Onboarding: microsoft/markitdown

Item: microsoft/markitdown
Rating: 3
Author: RepoPilot

Generated by RepoPilot · 2026-05-05 · Source

Verdict

WAIT — Single-maintainer risk — review before adopting

Last commit 2w ago
5 active contributors
MIT licensed
CI configured
Tests present
⚠ Small team — 5 top contributors
⚠ Single-maintainer risk — top contributor 84% of commits

<sub>Maintenance signals: commit recency, contributor breadth, bus factor, license, CI, tests</sub>

TL;DR

MarkItDown is a lightweight Python library and CLI tool that converts a wide variety of file formats (PDF, DOCX, PPTX, XLSX, images, audio, HTML, CSV, JSON, XML, EPUB, ZIP, YouTube URLs) into Markdown text, preserving document structure (headings, tables, lists, links) for downstream consumption by LLMs and text analysis pipelines. It is specifically optimized for token-efficient LLM ingestion rather than high-fidelity human-readable rendering. The repo is a monorepo containing the core markitdown package plus two optional plugin packages: markitdown-mcp (Model Context Protocol server) and markitdown-ocr (OCR-enhanced conversion via image recognition). Monorepo structured under packages/: the core engine lives in packages/markitdown/src/markitdown/ (not shown in top-60 but implied), packages/markitdown-mcp/src/markitdown_mcp/ wraps it as an MCP server, and packages/markitdown-ocr/src/markitdown_ocr/ provides per-format OCR converters (_pdf_converter_with_ocr.py, _docx_converter_with_ocr.py, _pptx_converter_with_ocr.py, _xlsx_converter_with_ocr.py) registered via a plugin entry point in _plugin.py.

Who it's for

AI/ML engineers and LLM application developers who need to ingest arbitrary office documents or web content into LLM context windows without writing custom parsers for each format.

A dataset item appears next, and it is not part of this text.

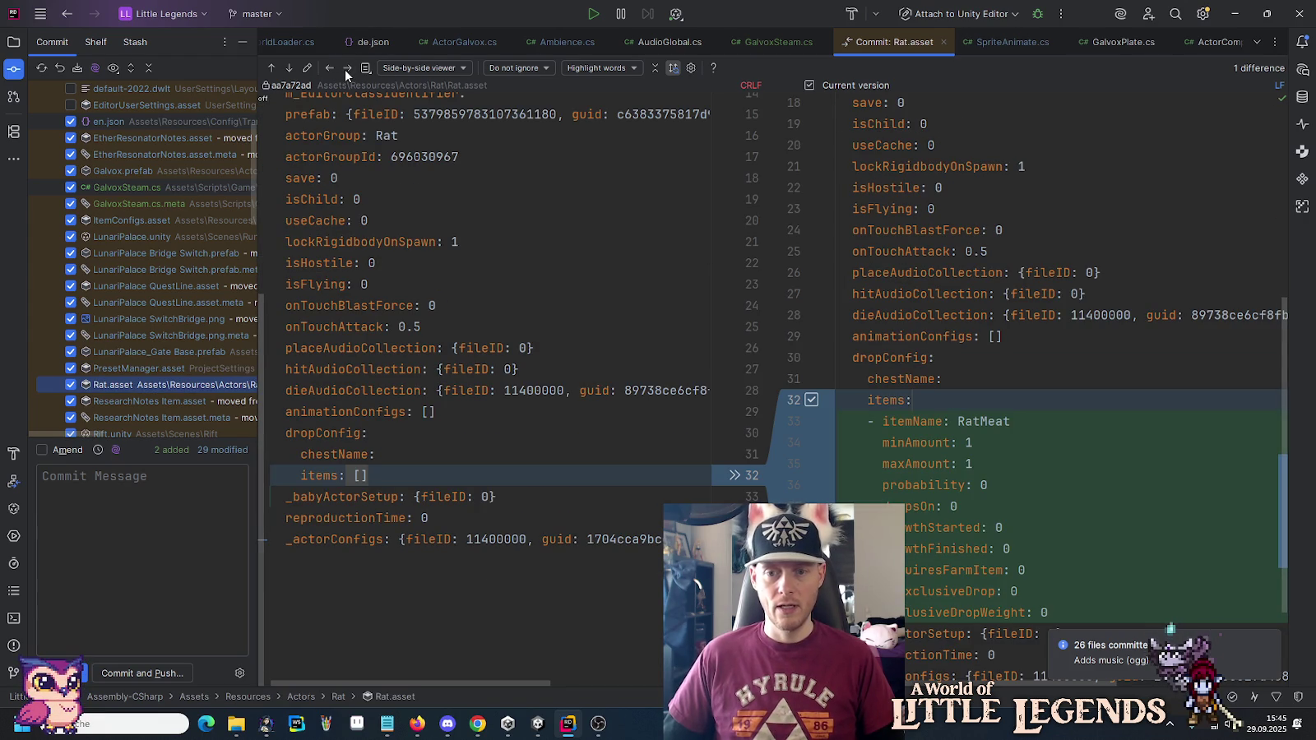
click(346, 69)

Also useful for data pipeline engineers building RAG (Retrieval-Augmented Generation) systems that need structured text extraction from binary file formats like DOCX, PPTX, and PDF.

Maturity & risk

The repo has a full CI setup via GitHub Actions (.github/workflows/tests.yml and pre-commit.yml), pre-commit hooks (.pre-commit-config.yaml), a Dockerfile for containerized deployment, a devcontainer config, and formal security/support/CoC documentation — all indicators of a well-maintained OSS project. Given Microsoft/AutoGen team ownership, PyPI publication, and the breadth of supported formats, this is production-ready for document ingestion use cases, though the OCR and MCP sub-packages appear newer and more experimental.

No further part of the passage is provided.